5 Responses to First interview in 57 years for chief of Germany’s most secretive spy agency

  1. Pete says:

    MAD may have kept its head down for the additional reason that its predecessors included the Gestapo and several other confusingly linked SS organizations. In comparison the Abwehr was positively cuddly. MAD wouldn’t want the public to confuse it with the Gestapo heritage.

  2. Jack says:

    I disagree with Pete’s analysis here. I see no relation between MAD and the Gestapo or SS organizations. A close examination of the historical aspects of the German intelligence community indicates to me that MAD are more closely aligned with organizations like the Abwehr of WWII or Section IIIb of World War I. There is simply no reason for MAD to have been out in the media or in the public eye. The world is full intelligence services that have no real media presence. For example the Austrian intelligence services have little to no real public presence. Neither the HNaA nor the Abwehramt have no websites and public information is scant.

  3. Pete says:


    I’m talking about German Government sensitivities about German public perceptions. These public perceptions may well lack our more informed knowledge of German military intelligence agencies in World War Two and now.

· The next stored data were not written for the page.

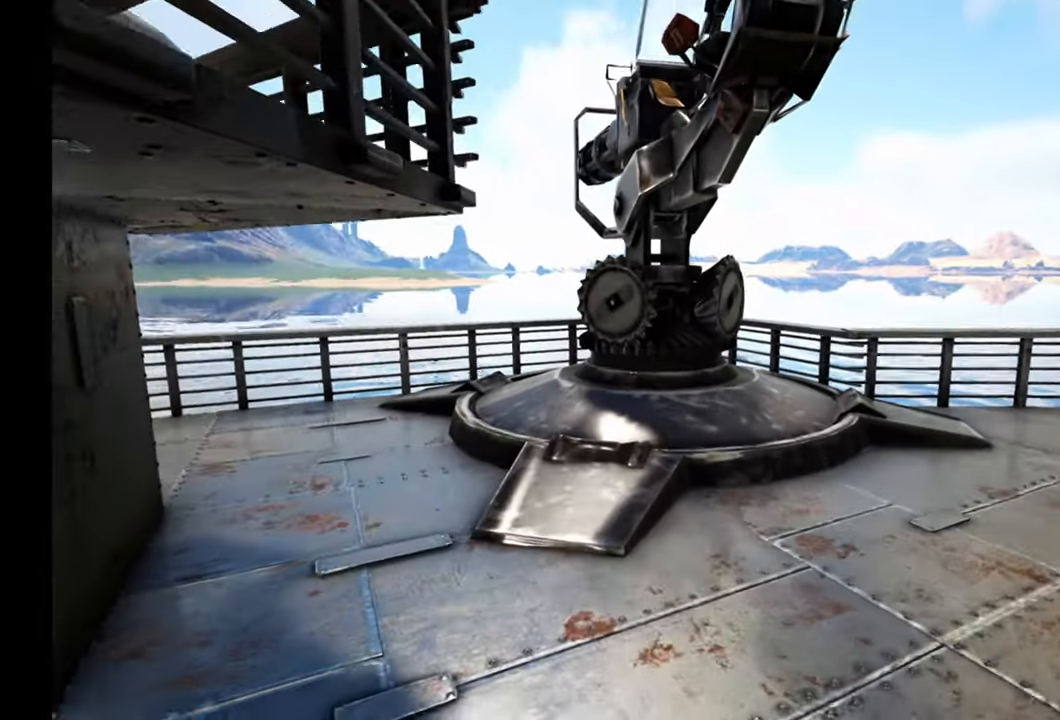
{"buttons": [], "left_stick": "up", "right_stick": "center", "events": [[83, "right_stick", "center"]]}
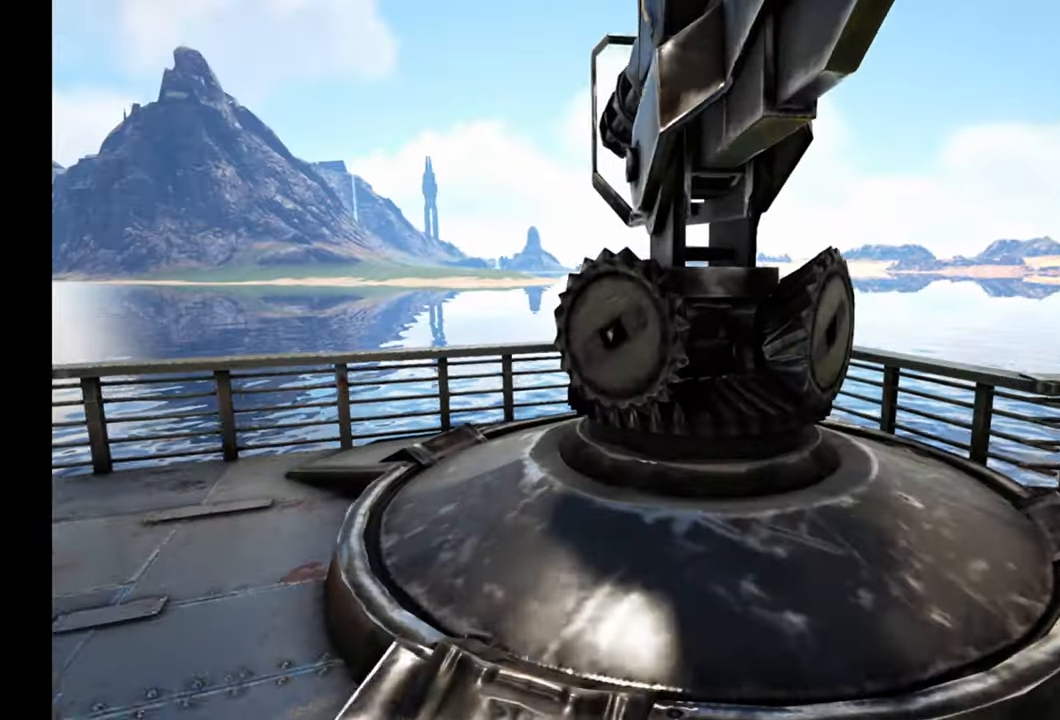
{"buttons": [], "left_stick": "center", "right_stick": "down-left", "events": [[150, "Y", "down"], [233, "left_stick", "center"], [250, "Y", "up"], [467, "right_stick", "down-left"]]}
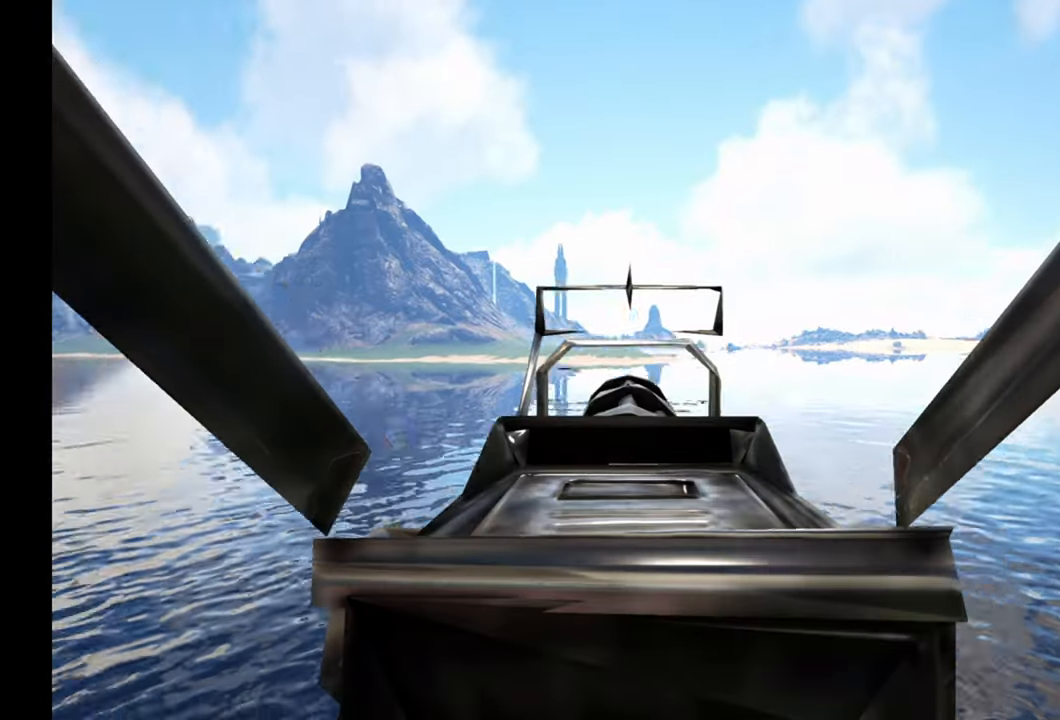
{"buttons": [], "left_stick": "center", "right_stick": "down-left", "events": []}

    While its difficult to gauge German public knowledge about 70 year old German military intelligence agencies I’m sure more Germans have heard about the Gestapo than about the Abwehr. Hence MAD would be more worried about being seen as a new version of the Gestapo.


  4. Jack says:


    I am sure that you are correct in that younger Germans have heard of the Gestapo. After all the world’s media like to refer to Germans as Nazis continuously. I refer you to the recent comments made by “comedian” Joan Rivers about Heidi Klum.

    As for MAD, the organization has been around since the inception of the Bundeswehr. I believe that it is simply just one of those organizations that has managed to escape the media spotlight for years. Intelligence agencies like the BND and the BfV have historically had more of their laundry aired in public so the German public is more aware of their presence.


  5. Pete says:

    Thanks for the extra information Jack.



We welcome informed comments and corrections. Comments attacking or deriding the author(s), instead of addressing the content of articles, will NOT be approved for publication.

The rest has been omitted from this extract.